*** Opening Source material ***

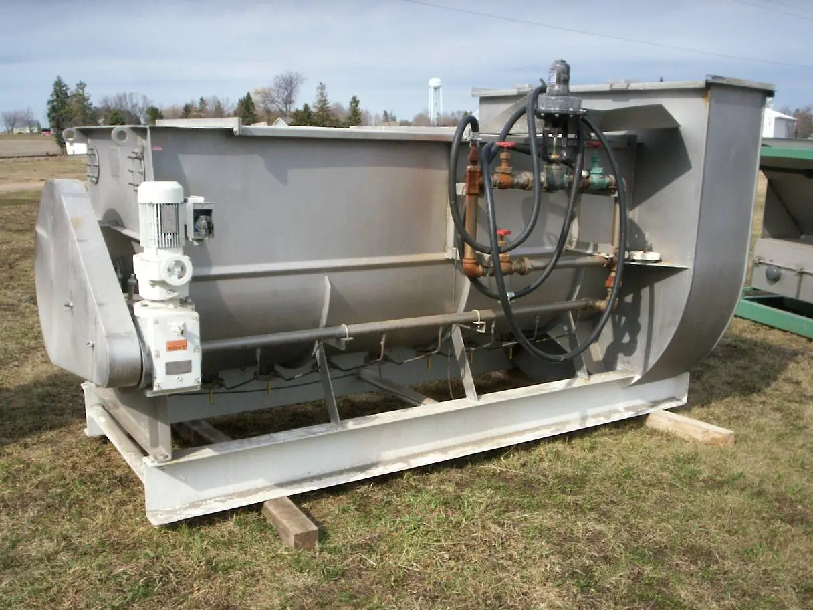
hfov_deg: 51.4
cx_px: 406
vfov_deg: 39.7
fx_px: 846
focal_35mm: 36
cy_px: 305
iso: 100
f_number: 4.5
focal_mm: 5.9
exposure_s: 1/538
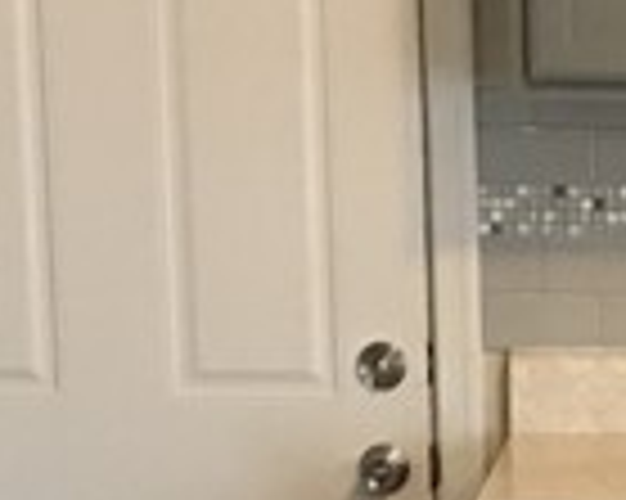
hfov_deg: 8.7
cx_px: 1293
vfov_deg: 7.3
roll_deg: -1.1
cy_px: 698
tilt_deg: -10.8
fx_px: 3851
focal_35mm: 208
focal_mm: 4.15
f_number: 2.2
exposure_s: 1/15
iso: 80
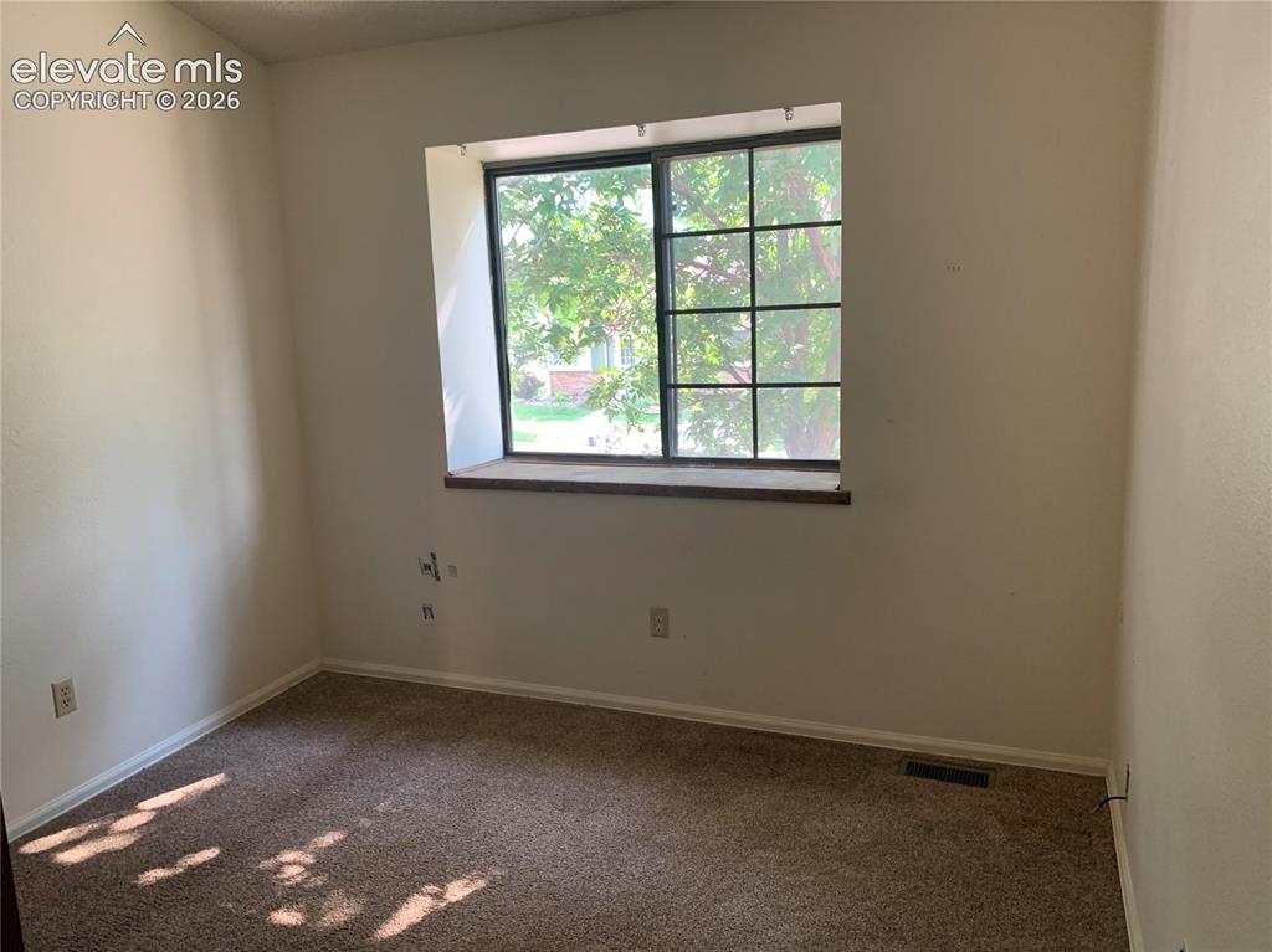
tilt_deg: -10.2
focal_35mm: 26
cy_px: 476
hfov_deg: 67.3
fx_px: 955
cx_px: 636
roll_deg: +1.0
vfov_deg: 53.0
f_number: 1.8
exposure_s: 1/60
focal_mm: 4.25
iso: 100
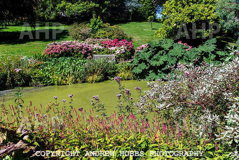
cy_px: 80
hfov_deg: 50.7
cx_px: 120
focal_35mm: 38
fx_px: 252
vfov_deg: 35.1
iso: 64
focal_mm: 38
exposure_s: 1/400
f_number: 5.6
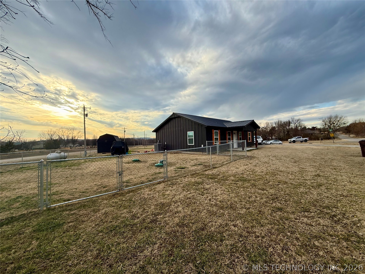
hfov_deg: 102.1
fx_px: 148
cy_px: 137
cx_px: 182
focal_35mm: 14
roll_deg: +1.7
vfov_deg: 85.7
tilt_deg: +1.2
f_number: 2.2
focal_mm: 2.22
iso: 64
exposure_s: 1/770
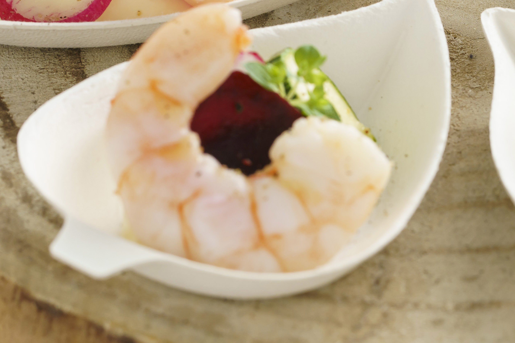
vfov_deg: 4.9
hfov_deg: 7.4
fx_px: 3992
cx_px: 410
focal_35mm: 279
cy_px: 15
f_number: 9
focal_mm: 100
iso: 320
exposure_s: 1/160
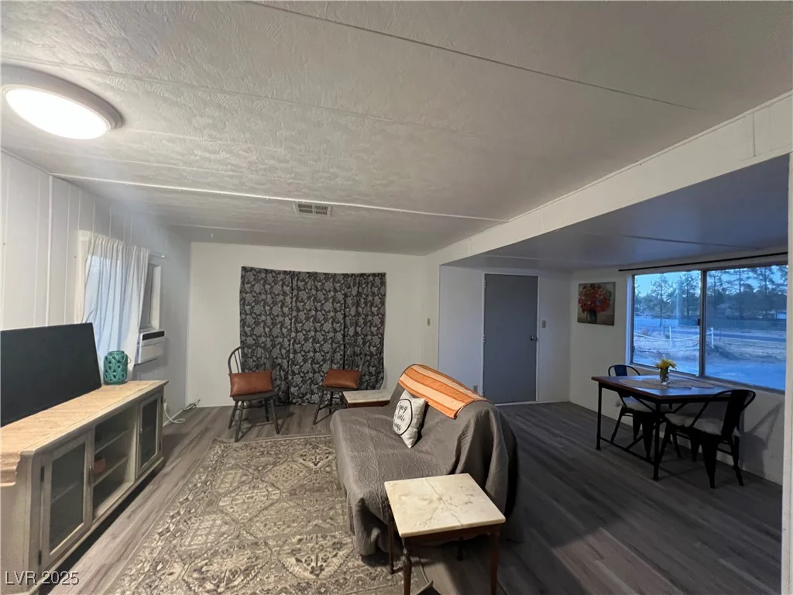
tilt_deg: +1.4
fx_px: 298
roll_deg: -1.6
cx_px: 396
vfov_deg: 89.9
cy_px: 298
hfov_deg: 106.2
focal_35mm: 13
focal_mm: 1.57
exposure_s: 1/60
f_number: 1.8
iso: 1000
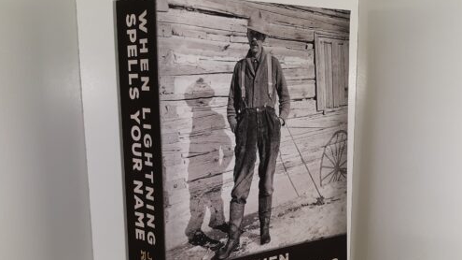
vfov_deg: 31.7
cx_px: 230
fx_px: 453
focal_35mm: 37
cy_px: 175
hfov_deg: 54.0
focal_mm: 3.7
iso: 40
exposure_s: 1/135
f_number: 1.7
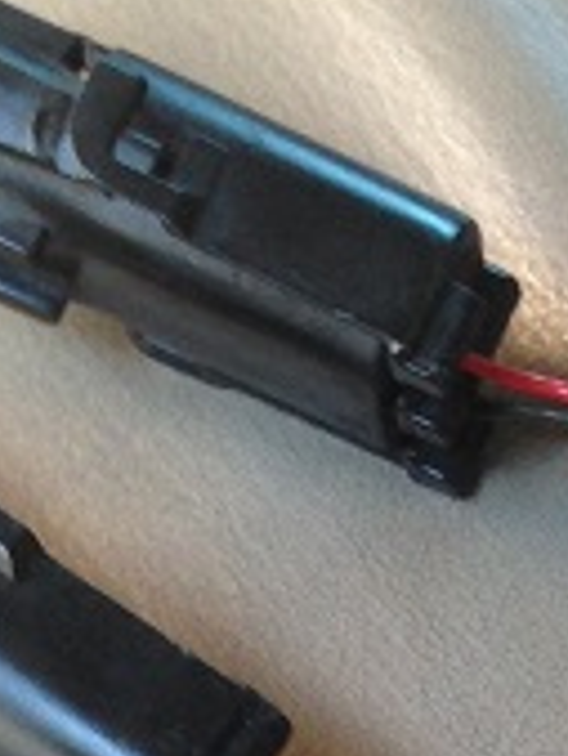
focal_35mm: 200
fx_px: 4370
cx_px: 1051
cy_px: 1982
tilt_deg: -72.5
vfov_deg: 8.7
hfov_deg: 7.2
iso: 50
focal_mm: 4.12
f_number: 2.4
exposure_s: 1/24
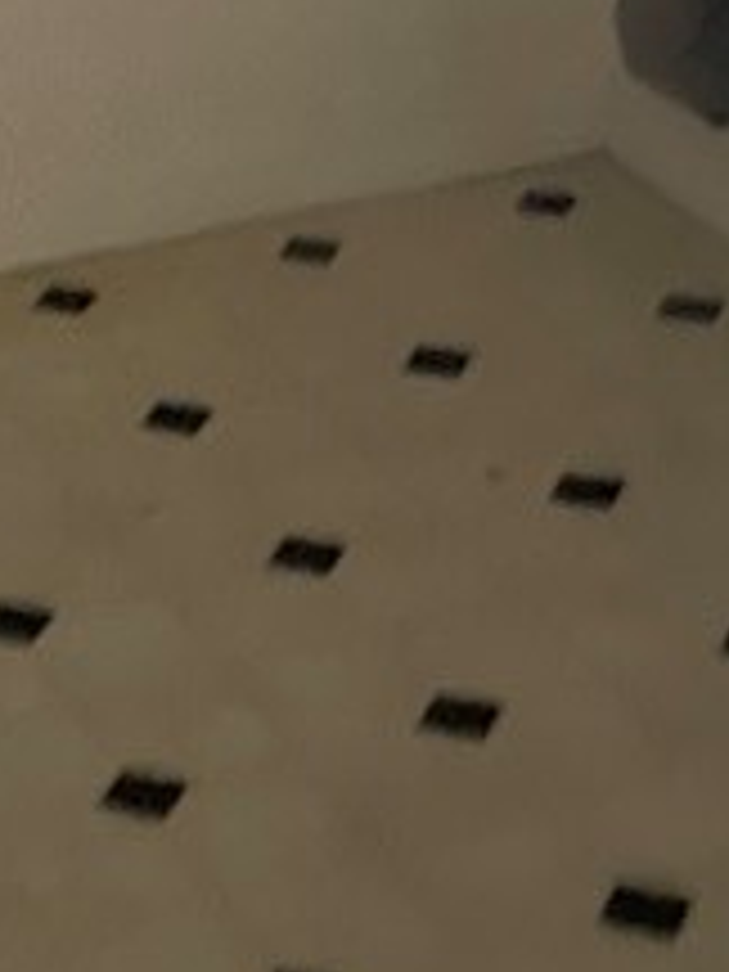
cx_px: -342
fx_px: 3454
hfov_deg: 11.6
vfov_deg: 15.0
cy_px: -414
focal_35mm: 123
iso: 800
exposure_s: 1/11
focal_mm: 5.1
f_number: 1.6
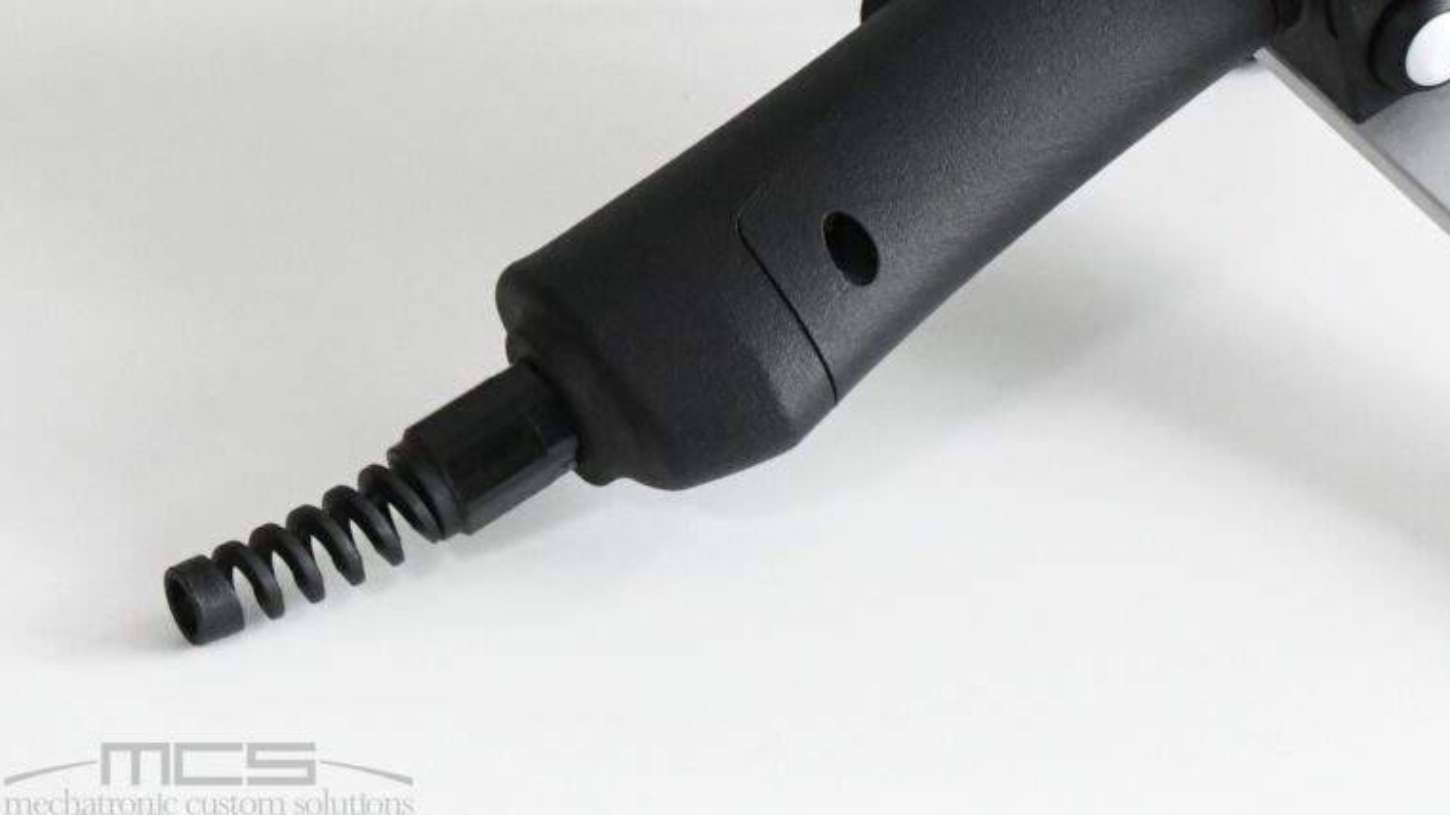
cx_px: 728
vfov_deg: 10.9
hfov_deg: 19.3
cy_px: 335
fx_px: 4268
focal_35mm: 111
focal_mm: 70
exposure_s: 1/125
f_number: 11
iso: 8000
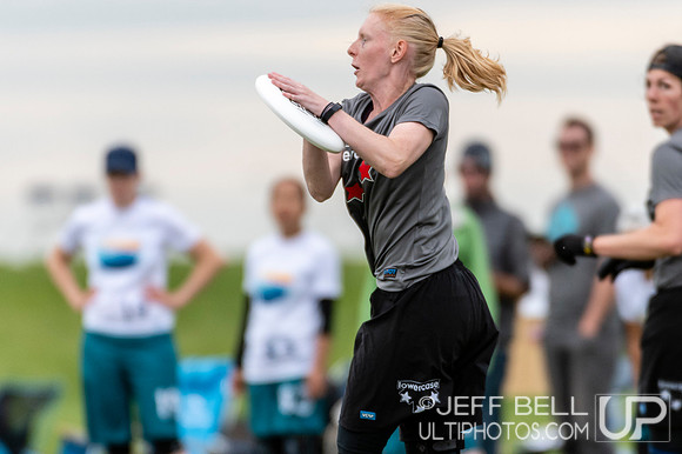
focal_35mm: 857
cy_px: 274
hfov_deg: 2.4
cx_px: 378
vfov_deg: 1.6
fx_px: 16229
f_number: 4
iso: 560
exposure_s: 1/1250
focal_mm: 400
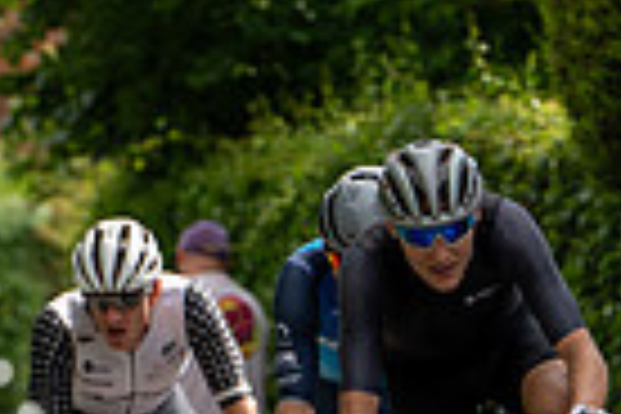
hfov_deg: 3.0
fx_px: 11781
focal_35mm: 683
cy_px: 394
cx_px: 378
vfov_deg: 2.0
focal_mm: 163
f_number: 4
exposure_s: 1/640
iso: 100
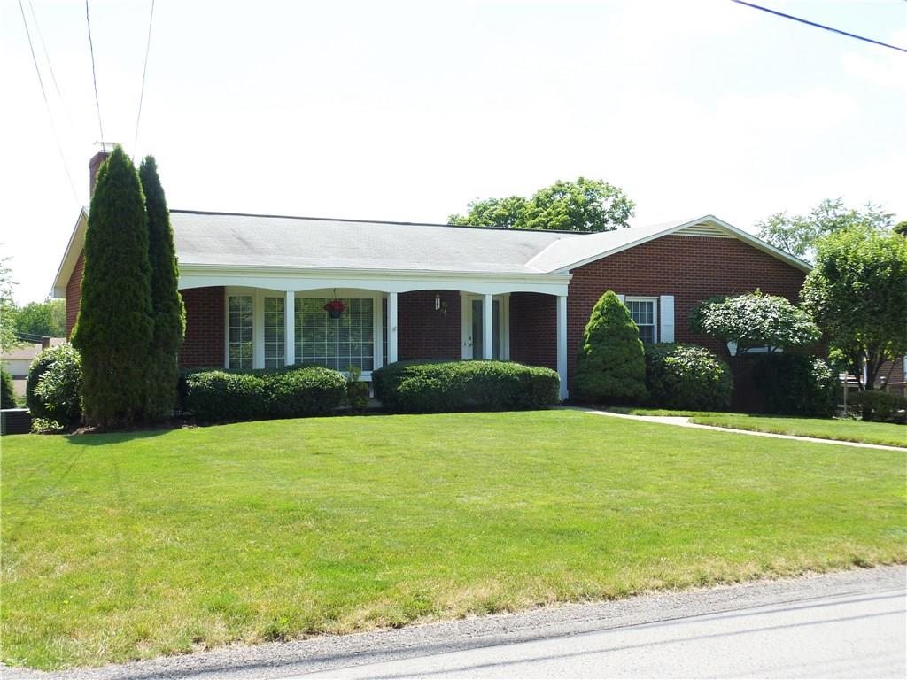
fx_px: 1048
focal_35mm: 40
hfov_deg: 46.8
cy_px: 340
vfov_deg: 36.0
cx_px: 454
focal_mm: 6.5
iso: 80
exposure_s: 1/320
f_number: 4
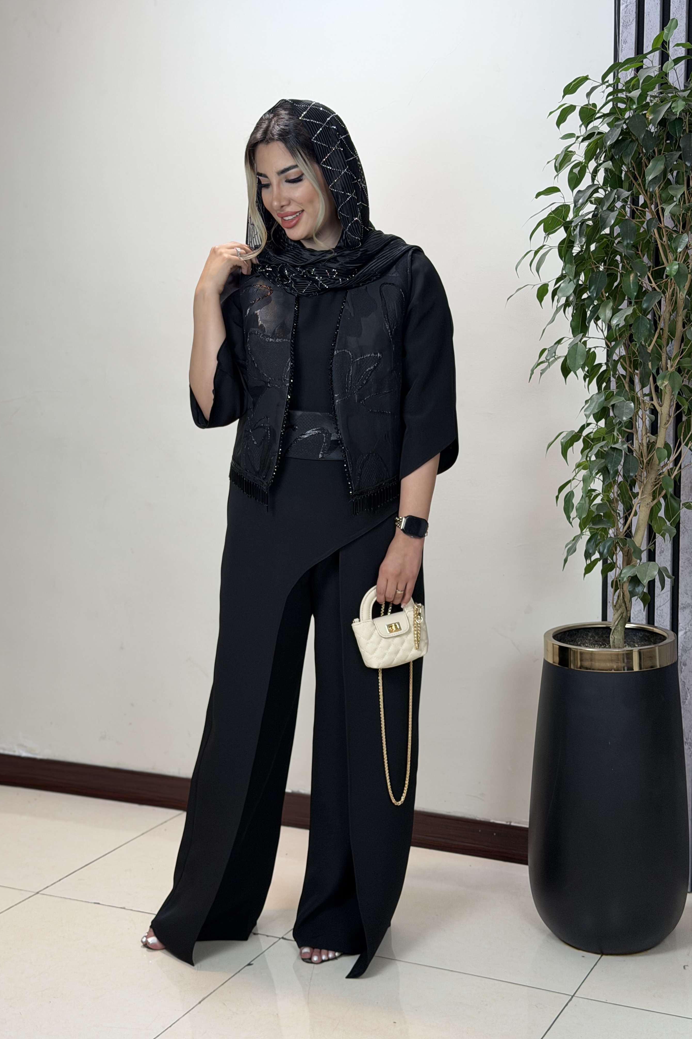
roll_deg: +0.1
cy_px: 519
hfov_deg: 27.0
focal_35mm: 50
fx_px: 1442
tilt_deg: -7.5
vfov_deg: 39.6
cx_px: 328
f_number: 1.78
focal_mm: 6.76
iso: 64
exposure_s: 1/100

*** Closing Source material ***

(What you are asked to do) With the pictures omitted, copy exactly the lines of the listing above starting at the line containing "focal_35mm: 36" and ending at the line containing "focal_mm: 4.25", both included.

(Response for this exercise)
focal_35mm: 36
cy_px: 305
iso: 100
f_number: 4.5
focal_mm: 5.9
exposure_s: 1/538
hfov_deg: 8.7
cx_px: 1293
vfov_deg: 7.3
roll_deg: -1.1
cy_px: 698
tilt_deg: -10.8
fx_px: 3851
focal_35mm: 208
focal_mm: 4.15
f_number: 2.2
exposure_s: 1/15
iso: 80
tilt_deg: -10.2
focal_35mm: 26
cy_px: 476
hfov_deg: 67.3
fx_px: 955
cx_px: 636
roll_deg: +1.0
vfov_deg: 53.0
f_number: 1.8
exposure_s: 1/60
focal_mm: 4.25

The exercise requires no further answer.